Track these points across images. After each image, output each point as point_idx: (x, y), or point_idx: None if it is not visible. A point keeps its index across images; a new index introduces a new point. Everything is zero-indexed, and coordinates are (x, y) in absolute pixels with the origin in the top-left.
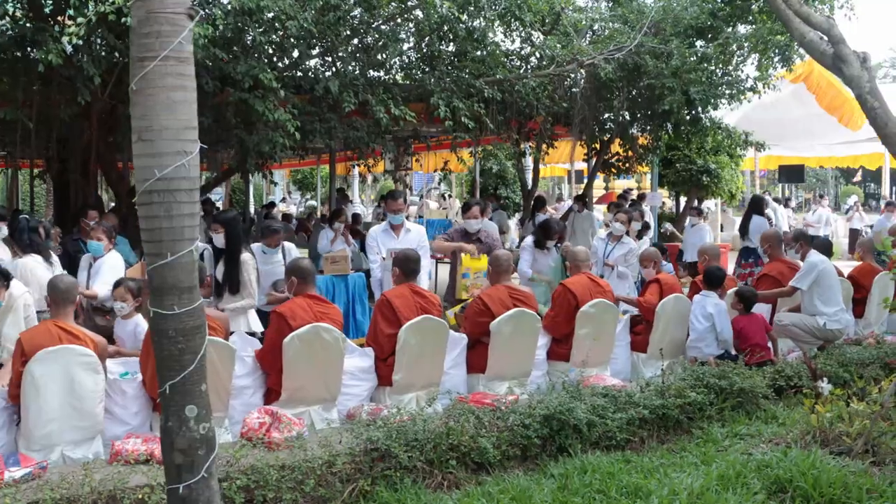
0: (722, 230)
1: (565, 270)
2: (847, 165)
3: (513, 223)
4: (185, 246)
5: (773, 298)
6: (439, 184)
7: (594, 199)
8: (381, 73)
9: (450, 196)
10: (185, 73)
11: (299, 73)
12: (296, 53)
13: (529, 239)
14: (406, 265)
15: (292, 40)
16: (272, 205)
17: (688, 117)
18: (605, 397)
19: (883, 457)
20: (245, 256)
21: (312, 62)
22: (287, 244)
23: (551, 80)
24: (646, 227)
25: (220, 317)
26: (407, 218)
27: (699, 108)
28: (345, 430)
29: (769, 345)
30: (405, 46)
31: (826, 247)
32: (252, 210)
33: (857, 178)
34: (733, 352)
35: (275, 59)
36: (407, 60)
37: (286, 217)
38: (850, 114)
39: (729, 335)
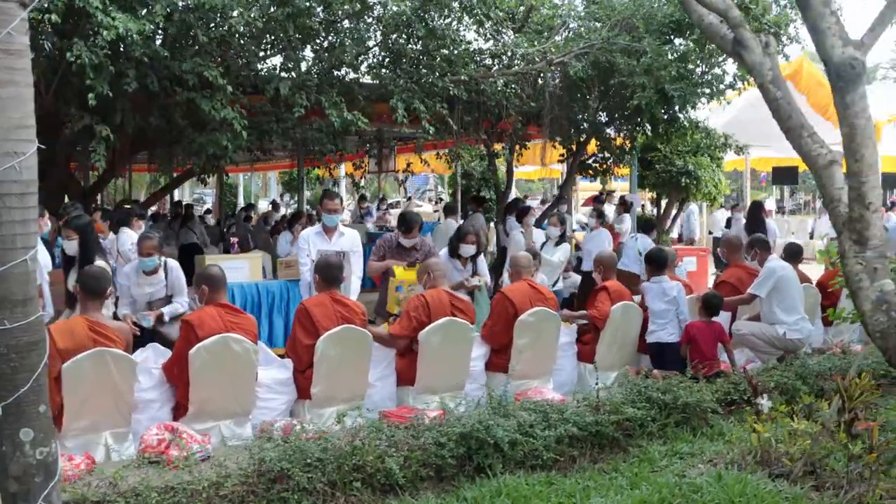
0: (710, 234)
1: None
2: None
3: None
4: (17, 255)
5: (731, 306)
6: (436, 186)
7: (581, 201)
8: (346, 73)
9: (441, 200)
10: (16, 67)
11: (251, 73)
12: (246, 52)
13: (444, 250)
14: (327, 272)
15: (237, 37)
16: (251, 206)
17: (665, 116)
18: (537, 412)
19: (825, 480)
20: (100, 264)
21: (276, 61)
22: (170, 261)
23: (520, 79)
24: (563, 235)
25: (120, 328)
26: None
27: (676, 107)
28: (250, 447)
29: (723, 356)
30: (371, 44)
31: (795, 252)
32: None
33: None
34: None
35: (224, 58)
36: (374, 60)
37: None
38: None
39: (686, 318)
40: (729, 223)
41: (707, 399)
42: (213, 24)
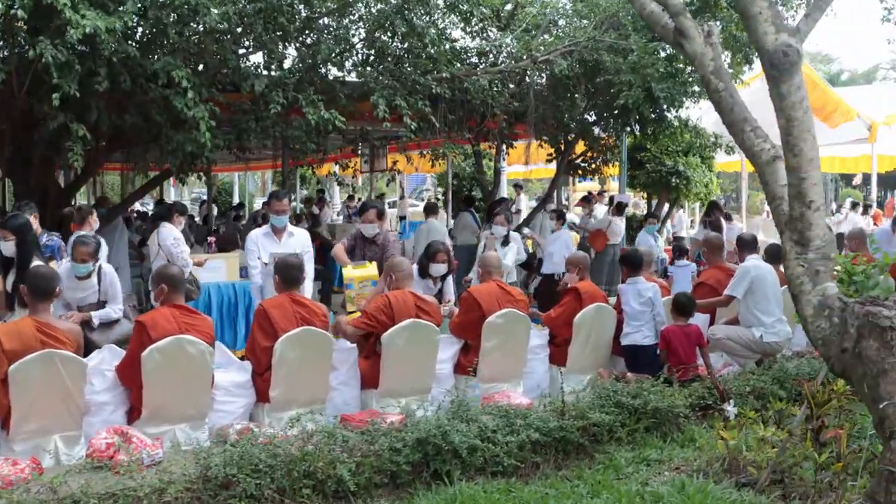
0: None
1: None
2: (835, 170)
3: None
4: None
5: (709, 308)
6: (434, 186)
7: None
8: (327, 71)
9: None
10: None
11: (228, 70)
12: (222, 49)
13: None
14: (286, 273)
15: (213, 34)
16: (241, 205)
17: (653, 115)
18: (501, 417)
19: (793, 489)
20: (36, 264)
21: (258, 59)
22: (105, 267)
23: (505, 77)
24: (508, 235)
25: (71, 329)
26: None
27: (664, 106)
28: (196, 452)
29: (700, 360)
30: (355, 42)
31: (776, 253)
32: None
33: (857, 180)
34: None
35: (201, 55)
36: (358, 58)
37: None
38: (831, 113)
39: (664, 321)
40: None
41: (679, 404)
42: (187, 22)
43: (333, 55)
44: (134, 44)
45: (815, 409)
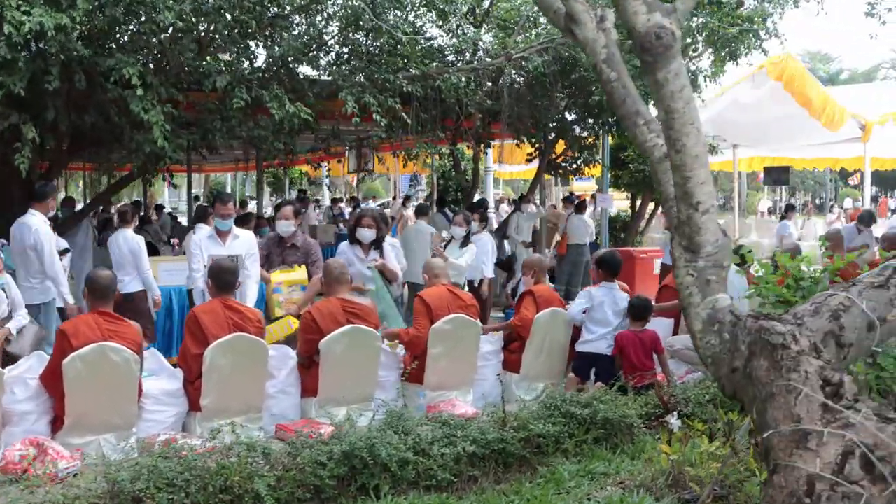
0: None
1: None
2: (828, 167)
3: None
4: None
5: (673, 312)
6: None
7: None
8: (295, 67)
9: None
10: None
11: (189, 68)
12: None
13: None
14: (220, 277)
15: (171, 31)
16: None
17: None
18: (441, 427)
19: None
20: None
21: (226, 57)
22: (6, 278)
23: (479, 75)
24: (468, 236)
25: None
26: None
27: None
28: (104, 465)
29: (657, 367)
30: (329, 39)
31: (742, 256)
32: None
33: (856, 180)
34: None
35: (162, 53)
36: (333, 56)
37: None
38: (831, 114)
39: None
40: None
41: (631, 414)
42: (142, 19)
43: (306, 52)
44: (85, 42)
45: None
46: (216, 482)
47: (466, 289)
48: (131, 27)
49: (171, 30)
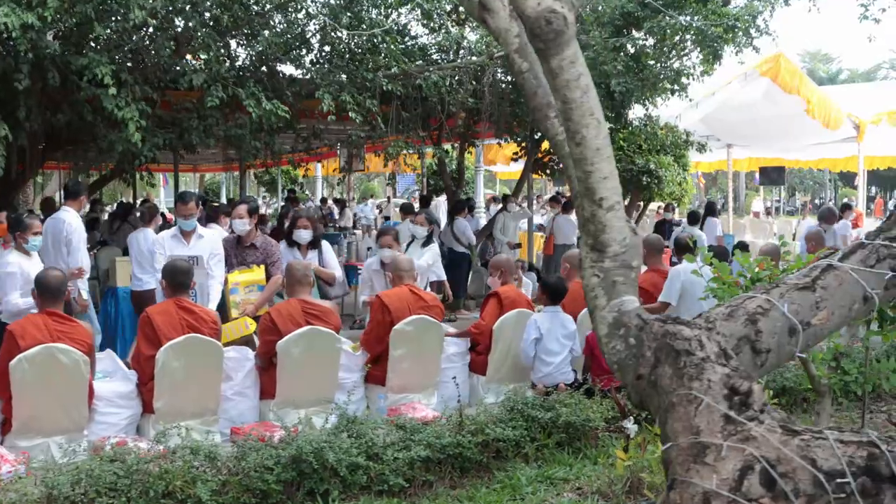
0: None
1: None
2: (827, 168)
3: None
4: None
5: None
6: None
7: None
8: (275, 66)
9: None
10: None
11: (164, 66)
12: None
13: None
14: (173, 277)
15: (145, 29)
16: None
17: (612, 114)
18: (398, 431)
19: None
20: None
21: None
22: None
23: (461, 74)
24: (430, 236)
25: None
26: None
27: (622, 102)
28: (35, 471)
29: None
30: (311, 37)
31: (723, 255)
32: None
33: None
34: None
35: (139, 51)
36: (315, 55)
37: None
38: (832, 114)
39: (579, 353)
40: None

> [EXERCISE] Set the preceding data down again word for word, omitting images.

> [SOLUTION FOR THIS PROBLEM]
Track these points across images. After each image, output each point as point_idx: (x, y), or point_idx: None if it is not visible. A point keeps its index across images; a new index introduces a new point. Everything is zero-indexed, and coordinates are (x, y) in absolute pixels with the origin in the top-left.
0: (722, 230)
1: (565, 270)
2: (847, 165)
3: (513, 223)
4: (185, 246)
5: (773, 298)
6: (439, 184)
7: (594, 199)
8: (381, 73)
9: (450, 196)
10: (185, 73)
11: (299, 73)
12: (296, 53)
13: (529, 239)
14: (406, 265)
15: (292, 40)
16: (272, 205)
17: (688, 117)
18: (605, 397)
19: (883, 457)
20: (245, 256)
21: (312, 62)
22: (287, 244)
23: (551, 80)
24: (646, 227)
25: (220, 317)
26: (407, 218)
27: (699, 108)
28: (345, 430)
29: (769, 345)
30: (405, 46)
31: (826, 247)
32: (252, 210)
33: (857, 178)
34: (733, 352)
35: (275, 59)
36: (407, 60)
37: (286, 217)
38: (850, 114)
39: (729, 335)
0: (710, 234)
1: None
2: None
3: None
4: (17, 255)
5: (731, 306)
6: (436, 186)
7: (581, 201)
8: (346, 73)
9: (441, 200)
10: (16, 67)
11: (251, 73)
12: (246, 52)
13: (444, 250)
14: (327, 272)
15: (237, 37)
16: (251, 206)
17: (665, 116)
18: (537, 412)
19: (825, 480)
20: (100, 264)
21: (276, 61)
22: (170, 261)
23: (520, 79)
24: (563, 235)
25: (120, 328)
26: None
27: (676, 107)
28: (250, 447)
29: (723, 356)
30: (371, 44)
31: (795, 252)
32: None
33: None
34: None
35: (224, 58)
36: (374, 60)
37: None
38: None
39: (686, 318)
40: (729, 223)
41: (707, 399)
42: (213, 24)
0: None
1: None
2: (835, 170)
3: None
4: None
5: (709, 308)
6: (434, 186)
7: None
8: (327, 71)
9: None
10: None
11: (228, 70)
12: (222, 49)
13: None
14: (286, 273)
15: (213, 34)
16: (241, 205)
17: (653, 115)
18: (501, 417)
19: (793, 489)
20: (36, 264)
21: (258, 59)
22: (105, 267)
23: (505, 77)
24: (508, 235)
25: (71, 329)
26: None
27: (664, 106)
28: (196, 452)
29: (700, 360)
30: (355, 42)
31: (776, 253)
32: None
33: (857, 180)
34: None
35: (201, 55)
36: (358, 58)
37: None
38: (831, 113)
39: (664, 321)
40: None
41: (679, 404)
42: (187, 22)
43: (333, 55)
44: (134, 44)
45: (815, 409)
0: None
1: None
2: (828, 167)
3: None
4: None
5: (673, 312)
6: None
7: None
8: (295, 67)
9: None
10: None
11: (189, 68)
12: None
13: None
14: (220, 277)
15: (171, 31)
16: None
17: None
18: (441, 427)
19: None
20: None
21: (226, 57)
22: (6, 278)
23: (479, 75)
24: (468, 236)
25: None
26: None
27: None
28: (104, 465)
29: (657, 367)
30: (329, 39)
31: (742, 256)
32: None
33: (856, 180)
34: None
35: (162, 53)
36: (333, 56)
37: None
38: (831, 114)
39: None
40: None
41: (631, 414)
42: (142, 19)
43: (306, 52)
44: (85, 42)
45: None
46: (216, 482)
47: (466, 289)
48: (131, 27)
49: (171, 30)
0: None
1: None
2: (827, 168)
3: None
4: None
5: None
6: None
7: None
8: (275, 66)
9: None
10: None
11: (164, 66)
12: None
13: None
14: (173, 277)
15: (145, 29)
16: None
17: (612, 114)
18: (398, 431)
19: None
20: None
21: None
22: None
23: (461, 74)
24: (430, 236)
25: None
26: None
27: (622, 102)
28: (35, 471)
29: None
30: (311, 37)
31: (723, 255)
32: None
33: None
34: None
35: (139, 51)
36: (315, 55)
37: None
38: (832, 114)
39: (579, 353)
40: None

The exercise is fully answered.